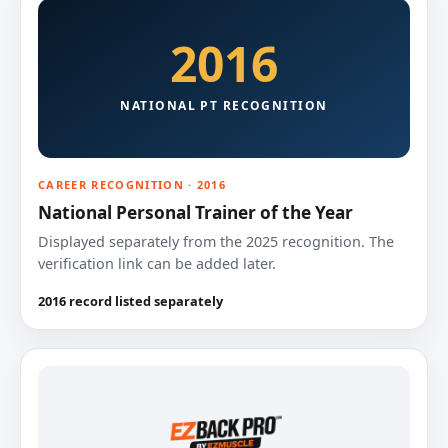
2016
NATIONAL PT RECOGNITION
CAREER RECOGNITION · 2016
National Personal Trainer of the Year
Displayed separately from the 2025 recognition. The
verification link can be added later.
2016 record listed separately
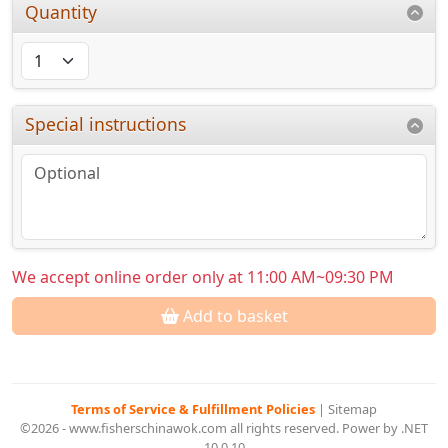
Quantity
Special instructions
We accept online order only at 11:00 AM~09:30 PM
Add to basket
Terms of Service & Fulfillment Policies
|
Sitemap
©2026 - www.fisherschinawok.com all rights reserved. Power by .NET
10.0.10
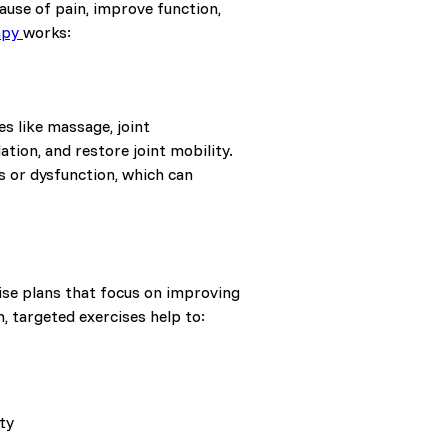
ause of pain, improve function,
apy
works:
s like massage, joint
tion, and restore joint mobility.
s or dysfunction, which can
cise plans that focus on improving
, targeted exercises help to:
ty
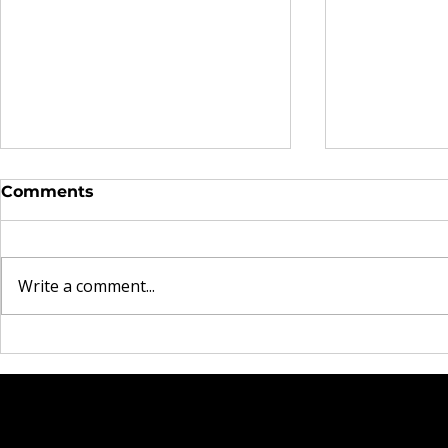
Comments
Write a comment...
The Real Currency
Brooklyn 
Explored in Omen44's
Heartbrea
"Land of Plenty" Video
Rock Mom
New Singl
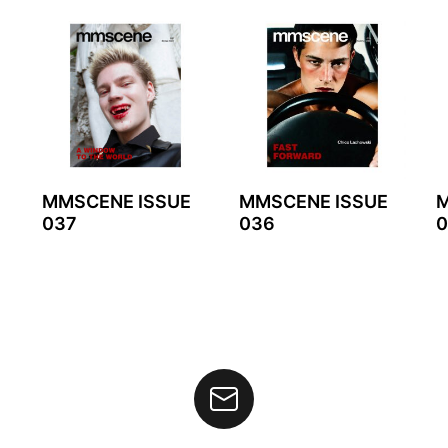
MMSCENE ISSUE
MMSCENE ISSUE
M
037
036
0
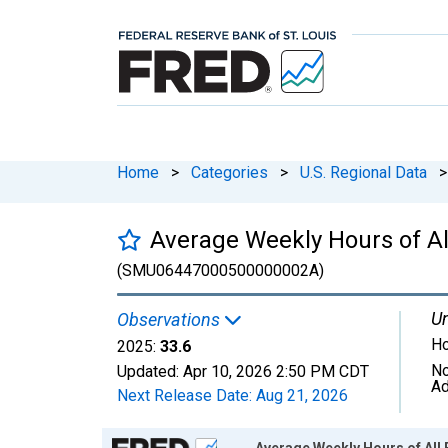
Home
>
Categories
>
U.S. Regional Data
>
Average Weekly Hours of Al
(SMU06447000500000002A)
Un
Observations
Ho
2025:
33.6
No
Updated:
Apr 10, 2026
2:50 PM CDT
Ad
Next Release Date:
Aug 21, 2026
Chart
Average Weekly Hours of All 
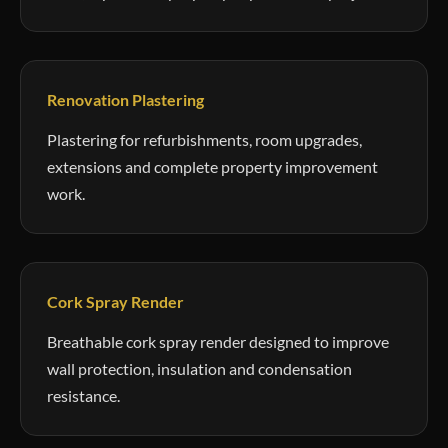
Renovation Plastering
Plastering for refurbishments, room upgrades,
extensions and complete property improvement
work.
Cork Spray Render
Breathable cork spray render designed to improve
wall protection, insulation and condensation
resistance.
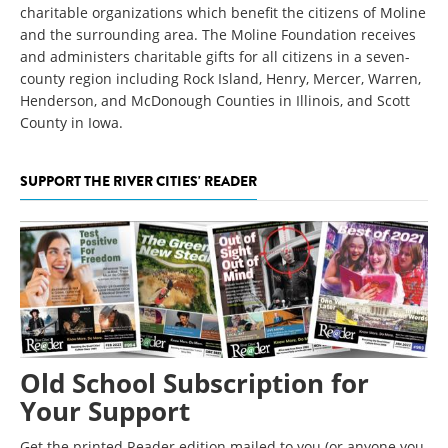
charitable organizations which benefit the citizens of Moline
and the surrounding area. The Moline Foundation receives
and administers charitable gifts for all citizens in a seven-
county region including Rock Island, Henry, Mercer, Warren,
Henderson, and McDonough Counties in Illinois, and Scott
County in Iowa.
SUPPORT THE RIVER CITIES' READER
Old School Subscription for
Your Support
Get the printed Reader edition mailed to you (or anyone you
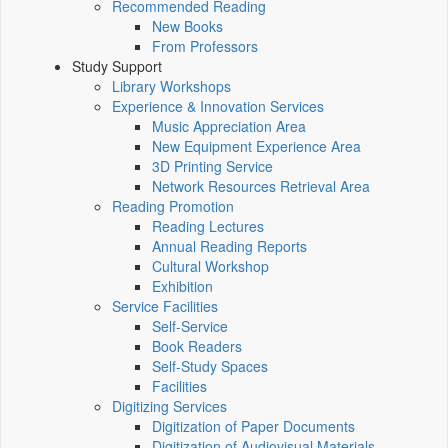
Recommended Reading
New Books
From Professors
Study Support
Library Workshops
Experience & Innovation Services
Music Appreciation Area
New Equipment Experience Area
3D Printing Service
Network Resources Retrieval Area
Reading Promotion
Reading Lectures
Annual Reading Reports
Cultural Workshop
Exhibition
Service Facilities
Self-Service
Book Readers
Self-Study Spaces
Facilities
Digitizing Services
Digitization of Paper Documents
Digitization of Audiovisual Materials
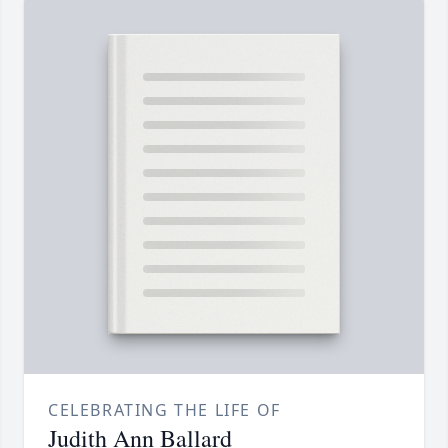
CELEBRATING THE LIFE OF
Judith Ann Ballard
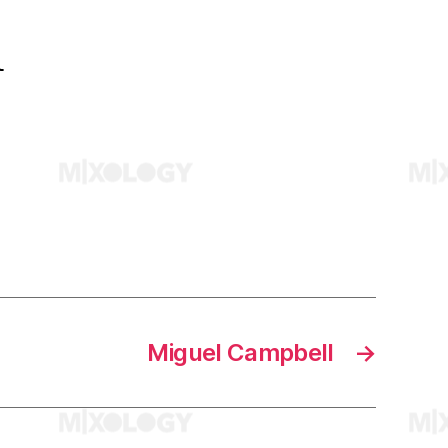
l
Miguel Campbell
→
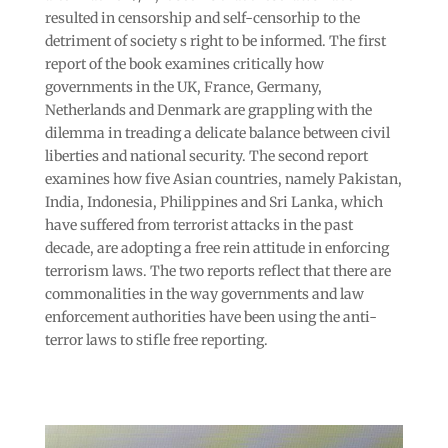
resulted in censorship and self-censorhip to the
detriment of society s right to be informed. The first
report of the book examines critically how
governments in the UK, France, Germany,
Netherlands and Denmark are grappling with the
dilemma in treading a delicate balance between civil
liberties and national security. The second report
examines how five Asian countries, namely Pakistan,
India, Indonesia, Philippines and Sri Lanka, which
have suffered from terrorist attacks in the past
decade, are adopting a free rein attitude in enforcing
terrorism laws. The two reports reflect that there are
commonalities in the way governments and law
enforcement authorities have been using the anti-
terror laws to stifle free reporting.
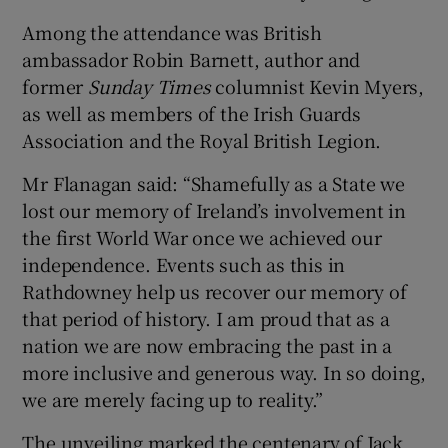
Among the attendance was British
ambassador Robin Barnett, author and
former
Sunday Times
columnist Kevin Myers,
as well as members of the Irish Guards
Association and the Royal British Legion.
Mr Flanagan said: “Shamefully as a State we
lost our memory of Ireland’s involvement in
the first World War once we achieved our
independence. Events such as this in
Rathdowney help us recover our memory of
that period of history. I am proud that as a
nation we are now embracing the past in a
more inclusive and generous way. In so doing,
we are merely facing up to reality.”
The unveiling marked the centenary of Jack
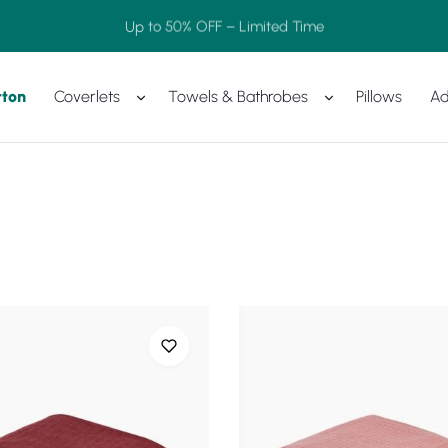
Up to 50% OFF – Limited Time
tton
Coverlets
Towels & Bathrobes
Pillows
Ad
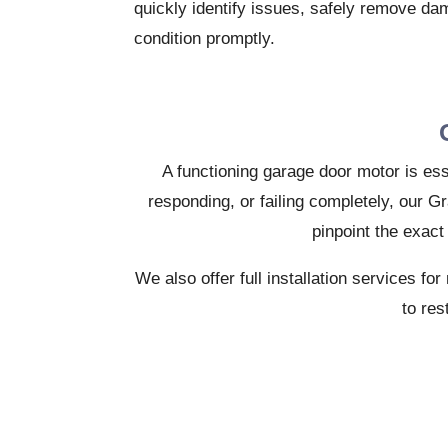
quickly identify issues, safely remove da
condition promptly.
A functioning garage door motor is ess
responding, or failing completely, our G
pinpoint the exact
We also offer full installation services 
to res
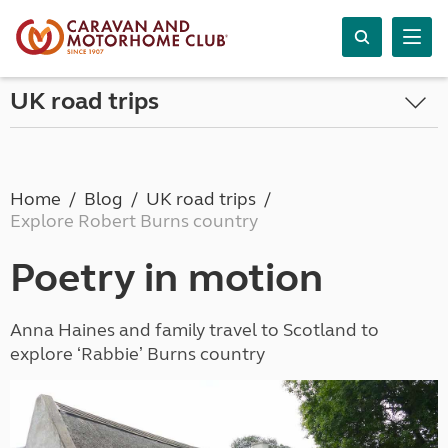
UK road trips
Home
Blog
UK road trips
Explore Robert Burns country
Poetry in motion
Anna Haines and family travel to Scotland to
explore ʻRabbieʼ Burns country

——————————

» What you have to do
Can you put every line of text read from the rows above into a JSON list of strings, one string per line, with blank lines dropped and the pictures left out?

» Written response
[
  "2016",
  "NATIONAL PT RECOGNITION",
  "CAREER RECOGNITION · 2016",
  "National Personal Trainer of the Year",
  "Displayed separately from the 2025 recognition. The",
  "verification link can be added later.",
  "2016 record listed separately",
  "Quantity",
  "Special instructions",
  "We accept online order only at 11:00 AM~09:30 PM",
  "Add to basket",
  "Terms of Service & Fulfillment Policies",
  "|",
  "Sitemap",
  "©2026 - www.fisherschinawok.com all rights reserved. Power by .NET",
  "10.0.10",
  "ause of pain, improve function,",
  "apy",
  "works:",
  "s like massage, joint",
  "tion, and restore joint mobility.",
  "s or dysfunction, which can",
  "cise plans that focus on improving",
  ", targeted exercises help to:",
  "ty",
  "Comments",
  "Write a comment...",
  "The Real Currency",
  "Brooklyn ",
  "Explored in Omen44's",
  "Heartbrea",
  "\"Land of Plenty\" Video",
  "Rock Mom",
  "New Singl",
  "MMSCENE ISSUE",
  "MMSCENE ISSUE",
  "M",
  "037",
  "036",
  "0",
  "Home",
  ">",
  "Categories",
  ">",
  "U.S. Regional Data",
  ">",
  "Average Weekly Hours of Al",
  "(SMU06447000500000002A)",
  "Un",
  "Observations",
  "Ho",
  "2025:",
  "33.6",
  "No",
  "Updated:",
  "Apr 10, 2026",
  "2:50 PM CDT",
  "Ad",
  "Next Release Date:",
  "Aug 21, 2026",
  "Chart",
  "Average Weekly Hours of All ",
  "Renovation Plastering",
  "Plastering for refurbishments, room upgrades,",
  "extensions and complete property improvement",
  "work.",
  "Cork Spray Render",
  "Breathable cork spray render designed to improve",
  "wall protection, insulation and condensation",
  "resistance.",
  "charitable organizations which benefit the citizens of Moline",
  "and the surrounding area. The Moline Foundation receives",
  "and administers charitable gifts for all citizens in a seven-",
  "county region including Rock Island, Henry, Mercer, Warren,",
  "Henderson, and McDonough Counties in Illinois, and Scott",
  "County in Iowa.",
  "SUPPORT THE RIVER CITIES' READER",
  "Old School Subscription for",
  "Your Support",
  "Get the printed Reader edition mailed to you (or anyone you",
  "Recommended Reading",
  "New Books",
  "From Professors",
  "Study Support",
  "Library Workshops",
  "Experience & Innovation Services",
  "Music Appreciation Area",
  "New Equipment Experience Area",
  "3D Printing Service",
  "Network Resources Retrieval Area",
  "Reading Promotion",
  "Reading Lectures",
  "Annual Reading Reports",
  "Cultural Workshop",
  "Exhibition",
  "Service Facilities",
  "Self-Service",
  "Book Readers",
  "Self-Study Spaces",
  "Facilities",
  "Digitizing Services",
  "Digitization of Paper Documents",
  "Digitization of Audiovisual Materials",
  "CELEBRATING THE LIFE OF",
  "Judith Ann Ballard",
  "l",
  "Miguel Campbell",
  "→",
  "resulted in censorship and self-censorhip to the",
  "detriment of society s right to be informed. The first",
  "report of the book examines critically how",
  "governments in the UK, France, Germany,",
  "Netherlands and Denmark are grappling with the",
  "dilemma in treading a delicate balance between civil",
  "liberties and national security. The second report",
  "examines how five Asian countries, namely Pakistan,",
  "India, Indonesia, Philippines and Sri Lanka, which",
  "have suffered from terrorist attacks in the past",
  "decade, are adopting a free rein attitude in enforcing",
  "terrorism laws. The two reports reflect that there are",
  "commonalities in the way governments and law",
  "enforcement authorities have been using the anti-",
  "terror laws to stifle free reporting.",
  "Among the attendance was British",
  "ambassador Robin Barnett, author and",
  "former",
  "Sunday Times",
  "columnist Kevin Myers,",
  "as well as members of the Irish Guards",
  "Association and the Royal British Legion.",
  "Mr Flanagan said: “Shamefully as a State we",
  "lost our memory of Ireland’s involvement in",
  "the first World War once we achieved our",
  "independence. Events such as this in",
  "Rathdowney help us recover our memory of",
  "that period of history. I am proud that as a",
  "nation we are now embracing the past in a",
  "more inclusive and generous way. In so doing,",
  "we are merely facing up to reality.”",
  "The unveiling marked the centenary of Jack",
  "Up to 50% OFF – Limited Time",
  "tton",
  "Coverlets",
  "Towels & Bathrobes",
  "Pillows",
  "Ad",
  "quickly identify issues, safely remove da",
  "condition promptly.",
  "A functioning garage door motor is ess",
  "responding, or failing completely, our G",
  "pinpoint the exact",
  "We also offer full installation services ",
  "to res",
  "UK road trips",
  "Home",
  "Blog",
  "UK road trips",
  "Explore Robert Burns country",
  "Poetry in motion",
  "Anna Haines and family travel to Scotland to",
  "explore ʻRabbieʼ Burns country"
]